Books Versus Boys?

Works of fiction tend to be composed of a number of different… tropes. Male writers writing tragically one-dimensional, unrealistic female characters, pandering to the ‘Male Gaze’ [perpetually sweet and lovely. Very physically available. Mysterious and exciting, able to ‘liberate’ the man from a mundane existence]; female writers, also, writing tragically unidimensional male characters [dark, brooding, sharp-boned, and uniformed. Effortlessly eloquent and quietly, deeply emotional and passionate].

Works of fiction are fascinating. These particular products of our minds can tend to reveal quite a lot about… ourselves. In works of fiction, characteristics – physical and personality-based; aesthetic and otherwise – are singled out, and detached – liberated – from the quagmires of present, Dunya-based reality.

Fiction can tell us an awful lot about what our innermost desires may be: it is both informed by these desires, and also contributes to fuelling them; shaping our expectations from life, often without our consciously realising.

Our Fitrahs (generally defined as, our ‘innate human constitutions’) are so receptive to things like physical beauty, and ‘idealistic’ ideas. Constantly, it is like a constant reminder that we are not at Home, here: that there exists, between (Dunya-based) reality and (Jannah-promised) idealism this… journey. Our innermost desires do continue to exist, though. It is not ‘wrong’ for us to have these fundamental yearnings, but it is wrong for us to indulge in them here in Dunya.

‘Islam’ means finding peace in submission to the Creator of all things knowable. Therefore, it would be fallacious to attempt to detach considerations of bodily beauty; sensuality; luxury, and other ‘wants’, from ‘Islamic’ considerations.

One cannot act like the Deen of Islam is somehow… separable from all of these abstract elements of the human experience. Quite the opposite, really. From Allah comes beauty and all things good; with Allah is everything that we could ever dream of having, and More. It is just that these are not the Purpose of this present life of ours: this journey.

- _WORK TASK 1_: According to the essay on fiction and faith, what is the general definition of Fitrah?
The essay and the records come from separate, unrelated sources.

- _ENTRIES PROVIDED_:
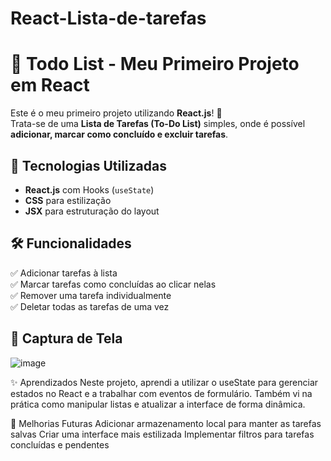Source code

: # React-Lista-de-tarefas
 # 📝 Todo List - Meu Primeiro Projeto em React
 
 Este é o meu primeiro projeto utilizando **React.js**! 🎉  
 Trata-se de uma **Lista de Tarefas (To-Do List)** simples, onde é possível **adicionar, marcar como concluído e excluir tarefas**.
 
 ## 🚀 Tecnologias Utilizadas
 - **React.js** com Hooks (`useState`)
 - **CSS** para estilização
 - **JSX** para estruturação do layout
 
 ## 🛠️ Funcionalidades
 ✅ Adicionar tarefas à lista  
 ✅ Marcar tarefas como concluídas ao clicar nelas  
 ✅ Remover uma tarefa individualmente  
 ✅ Deletar todas as tarefas de uma vez  
 
 ## 📸 Captura de Tela
 ![image](https://github.com/user-attachments/assets/be818b4c-3313-49d2-9de4-2dbc2e2ef8c5)

 
 ✨ Aprendizados
 Neste projeto, aprendi a utilizar o useState para gerenciar estados no React e a trabalhar com eventos de formulário. Também vi na prática como manipular listas e atualizar a interface de forma dinâmica.
 
 🔗 Melhorias Futuras
  Adicionar armazenamento local para manter as tarefas salvas
  Criar uma interface mais estilizada
  Implementar filtros para tarefas concluídas e pendentes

- _WORK TASK 2_: In the records, convert the lines from the one containing "## 🛠️ Funcionalidades" to the one containing "Neste projeto, aprendi" into a JSON list of strings, one string per line, leaving out blank lines.

- _EXPECTED ANSWER 1_: Fitrah is generally defined as our "innate human constitutions."

- _EXPECTED ANSWER 2_:
[
  " ## 🛠️ Funcionalidades",
  " ✅ Adicionar tarefas à lista  ",
  " ✅ Marcar tarefas como concluídas ao clicar nelas  ",
  " ✅ Remover uma tarefa individualmente  ",
  " ✅ Deletar todas as tarefas de uma vez  ",
  " ## 📸 Captura de Tela",
  " ![image](https://github.com/user-attachments/assets/be818b4c-3313-49d2-9de4-2dbc2e2ef8c5)",
  " ✨ Aprendizados",
  " Neste projeto, aprendi a utilizar o useState para gerenciar estados no React e a trabalhar com eventos de formulário. Também vi na prática como manipular listas e atualizar a interface de forma dinâmica."
]